*** THE DATA ***

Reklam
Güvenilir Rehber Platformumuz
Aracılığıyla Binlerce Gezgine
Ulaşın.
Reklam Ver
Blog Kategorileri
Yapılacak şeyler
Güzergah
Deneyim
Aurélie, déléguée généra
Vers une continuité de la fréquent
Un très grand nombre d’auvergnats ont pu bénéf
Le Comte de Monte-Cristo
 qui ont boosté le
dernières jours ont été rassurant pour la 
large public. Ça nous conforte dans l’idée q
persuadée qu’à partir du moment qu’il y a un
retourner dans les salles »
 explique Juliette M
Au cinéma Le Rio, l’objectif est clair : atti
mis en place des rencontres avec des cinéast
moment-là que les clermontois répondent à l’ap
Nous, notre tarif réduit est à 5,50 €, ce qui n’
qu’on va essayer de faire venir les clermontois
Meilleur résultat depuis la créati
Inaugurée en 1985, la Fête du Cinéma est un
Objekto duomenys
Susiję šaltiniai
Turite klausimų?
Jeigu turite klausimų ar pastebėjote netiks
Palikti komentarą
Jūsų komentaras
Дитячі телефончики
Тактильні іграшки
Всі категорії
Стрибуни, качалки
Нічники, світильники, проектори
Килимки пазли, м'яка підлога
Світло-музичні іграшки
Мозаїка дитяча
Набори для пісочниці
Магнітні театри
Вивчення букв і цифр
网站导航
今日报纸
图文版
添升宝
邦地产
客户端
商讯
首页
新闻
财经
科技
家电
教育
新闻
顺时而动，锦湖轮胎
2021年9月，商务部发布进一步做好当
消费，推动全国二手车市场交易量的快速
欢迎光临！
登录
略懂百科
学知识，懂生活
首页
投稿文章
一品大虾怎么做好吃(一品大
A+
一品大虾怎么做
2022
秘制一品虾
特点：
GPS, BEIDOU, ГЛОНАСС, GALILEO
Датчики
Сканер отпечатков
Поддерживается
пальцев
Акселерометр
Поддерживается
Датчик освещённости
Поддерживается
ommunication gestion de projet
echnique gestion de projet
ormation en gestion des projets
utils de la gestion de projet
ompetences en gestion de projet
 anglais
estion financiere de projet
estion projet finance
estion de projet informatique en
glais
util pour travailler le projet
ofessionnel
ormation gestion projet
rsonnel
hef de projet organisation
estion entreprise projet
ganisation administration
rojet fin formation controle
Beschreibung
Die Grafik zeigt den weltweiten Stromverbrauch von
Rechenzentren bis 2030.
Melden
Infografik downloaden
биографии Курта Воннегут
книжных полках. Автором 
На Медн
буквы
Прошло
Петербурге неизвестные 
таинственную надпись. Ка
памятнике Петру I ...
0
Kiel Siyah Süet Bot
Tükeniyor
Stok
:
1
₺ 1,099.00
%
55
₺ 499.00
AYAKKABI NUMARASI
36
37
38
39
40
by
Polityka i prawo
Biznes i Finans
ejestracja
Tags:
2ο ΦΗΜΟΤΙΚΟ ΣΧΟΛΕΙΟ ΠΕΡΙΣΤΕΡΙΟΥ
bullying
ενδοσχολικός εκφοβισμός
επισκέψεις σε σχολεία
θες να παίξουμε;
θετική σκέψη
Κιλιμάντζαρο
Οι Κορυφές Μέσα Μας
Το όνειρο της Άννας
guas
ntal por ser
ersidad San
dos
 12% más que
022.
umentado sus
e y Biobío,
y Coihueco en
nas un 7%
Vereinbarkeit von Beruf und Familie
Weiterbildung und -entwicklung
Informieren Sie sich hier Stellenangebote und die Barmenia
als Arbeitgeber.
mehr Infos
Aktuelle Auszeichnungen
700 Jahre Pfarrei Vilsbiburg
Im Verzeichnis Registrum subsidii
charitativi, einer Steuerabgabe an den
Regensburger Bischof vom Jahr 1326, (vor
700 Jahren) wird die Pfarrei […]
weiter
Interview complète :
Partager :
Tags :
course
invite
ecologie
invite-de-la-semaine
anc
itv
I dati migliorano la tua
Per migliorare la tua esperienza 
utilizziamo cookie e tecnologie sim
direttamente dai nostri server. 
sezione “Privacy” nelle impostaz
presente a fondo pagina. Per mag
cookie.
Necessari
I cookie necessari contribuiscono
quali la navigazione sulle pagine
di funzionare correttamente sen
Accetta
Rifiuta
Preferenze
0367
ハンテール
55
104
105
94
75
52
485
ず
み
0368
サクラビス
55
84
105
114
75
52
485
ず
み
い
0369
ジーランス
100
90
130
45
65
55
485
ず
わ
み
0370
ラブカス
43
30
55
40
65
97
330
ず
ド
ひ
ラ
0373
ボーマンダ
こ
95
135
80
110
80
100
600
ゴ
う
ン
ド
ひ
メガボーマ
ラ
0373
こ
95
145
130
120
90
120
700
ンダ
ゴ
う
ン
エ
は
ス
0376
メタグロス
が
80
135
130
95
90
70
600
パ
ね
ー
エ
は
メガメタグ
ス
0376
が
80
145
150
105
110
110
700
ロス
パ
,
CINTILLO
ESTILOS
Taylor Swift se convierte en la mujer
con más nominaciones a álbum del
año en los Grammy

***

> **TASK DESCRIPTION**: In every item above, substitute "Supported" for each occurrence of "Поддерживается" and leave everything else unchanged.

> **ANSWER BOX**:
Reklam
Güvenilir Rehber Platformumuz
Aracılığıyla Binlerce Gezgine
Ulaşın.
Reklam Ver
Blog Kategorileri
Yapılacak şeyler
Güzergah
Deneyim
Aurélie, déléguée généra
Vers une continuité de la fréquent
Un très grand nombre d’auvergnats ont pu bénéf
Le Comte de Monte-Cristo
 qui ont boosté le
dernières jours ont été rassurant pour la 
large public. Ça nous conforte dans l’idée q
persuadée qu’à partir du moment qu’il y a un
retourner dans les salles »
 explique Juliette M
Au cinéma Le Rio, l’objectif est clair : atti
mis en place des rencontres avec des cinéast
moment-là que les clermontois répondent à l’ap
Nous, notre tarif réduit est à 5,50 €, ce qui n’
qu’on va essayer de faire venir les clermontois
Meilleur résultat depuis la créati
Inaugurée en 1985, la Fête du Cinéma est un
Objekto duomenys
Susiję šaltiniai
Turite klausimų?
Jeigu turite klausimų ar pastebėjote netiks
Palikti komentarą
Jūsų komentaras
Дитячі телефончики
Тактильні іграшки
Всі категорії
Стрибуни, качалки
Нічники, світильники, проектори
Килимки пазли, м'яка підлога
Світло-музичні іграшки
Мозаїка дитяча
Набори для пісочниці
Магнітні театри
Вивчення букв і цифр
网站导航
今日报纸
图文版
添升宝
邦地产
客户端
商讯
首页
新闻
财经
科技
家电
教育
新闻
顺时而动，锦湖轮胎
2021年9月，商务部发布进一步做好当
消费，推动全国二手车市场交易量的快速
欢迎光临！
登录
略懂百科
学知识，懂生活
首页
投稿文章
一品大虾怎么做好吃(一品大
A+
一品大虾怎么做
2022
秘制一品虾
特点：
GPS, BEIDOU, ГЛОНАСС, GALILEO
Датчики
Сканер отпечатков
Supported
пальцев
Акселерометр
Supported
Датчик освещённости
Supported
ommunication gestion de projet
echnique gestion de projet
ormation en gestion des projets
utils de la gestion de projet
ompetences en gestion de projet
 anglais
estion financiere de projet
estion projet finance
estion de projet informatique en
glais
util pour travailler le projet
ofessionnel
ormation gestion projet
rsonnel
hef de projet organisation
estion entreprise projet
ganisation administration
rojet fin formation controle
Beschreibung
Die Grafik zeigt den weltweiten Stromverbrauch von
Rechenzentren bis 2030.
Melden
Infografik downloaden
биографии Курта Воннегут
книжных полках. Автором 
На Медн
буквы
Прошло
Петербурге неизвестные 
таинственную надпись. Ка
памятнике Петру I ...
0
Kiel Siyah Süet Bot
Tükeniyor
Stok
:
1
₺ 1,099.00
%
55
₺ 499.00
AYAKKABI NUMARASI
36
37
38
39
40
by
Polityka i prawo
Biznes i Finans
ejestracja
Tags:
2ο ΦΗΜΟΤΙΚΟ ΣΧΟΛΕΙΟ ΠΕΡΙΣΤΕΡΙΟΥ
bullying
ενδοσχολικός εκφοβισμός
επισκέψεις σε σχολεία
θες να παίξουμε;
θετική σκέψη
Κιλιμάντζαρο
Οι Κορυφές Μέσα Μας
Το όνειρο της Άννας
guas
ntal por ser
ersidad San
dos
 12% más que
022.
umentado sus
e y Biobío,
y Coihueco en
nas un 7%
Vereinbarkeit von Beruf und Familie
Weiterbildung und -entwicklung
Informieren Sie sich hier Stellenangebote und die Barmenia
als Arbeitgeber.
mehr Infos
Aktuelle Auszeichnungen
700 Jahre Pfarrei Vilsbiburg
Im Verzeichnis Registrum subsidii
charitativi, einer Steuerabgabe an den
Regensburger Bischof vom Jahr 1326, (vor
700 Jahren) wird die Pfarrei […]
weiter
Interview complète :
Partager :
Tags :
course
invite
ecologie
invite-de-la-semaine
anc
itv
I dati migliorano la tua
Per migliorare la tua esperienza 
utilizziamo cookie e tecnologie sim
direttamente dai nostri server. 
sezione “Privacy” nelle impostaz
presente a fondo pagina. Per mag
cookie.
Necessari
I cookie necessari contribuiscono
quali la navigazione sulle pagine
di funzionare correttamente sen
Accetta
Rifiuta
Preferenze
0367
ハンテール
55
104
105
94
75
52
485
ず
み
0368
サクラビス
55
84
105
114
75
52
485
ず
み
い
0369
ジーランス
100
90
130
45
65
55
485
ず
わ
み
0370
ラブカス
43
30
55
40
65
97
330
ず
ド
ひ
ラ
0373
ボーマンダ
こ
95
135
80
110
80
100
600
ゴ
う
ン
ド
ひ
メガボーマ
ラ
0373
こ
95
145
130
120
90
120
700
ンダ
ゴ
う
ン
エ
は
ス
0376
メタグロス
が
80
135
130
95
90
70
600
パ
ね
ー
エ
は
メガメタグ
ス
0376
が
80
145
150
105
110
110
700
ロス
パ
,
CINTILLO
ESTILOS
Taylor Swift se convierte en la mujer
con más nominaciones a álbum del
año en los Grammy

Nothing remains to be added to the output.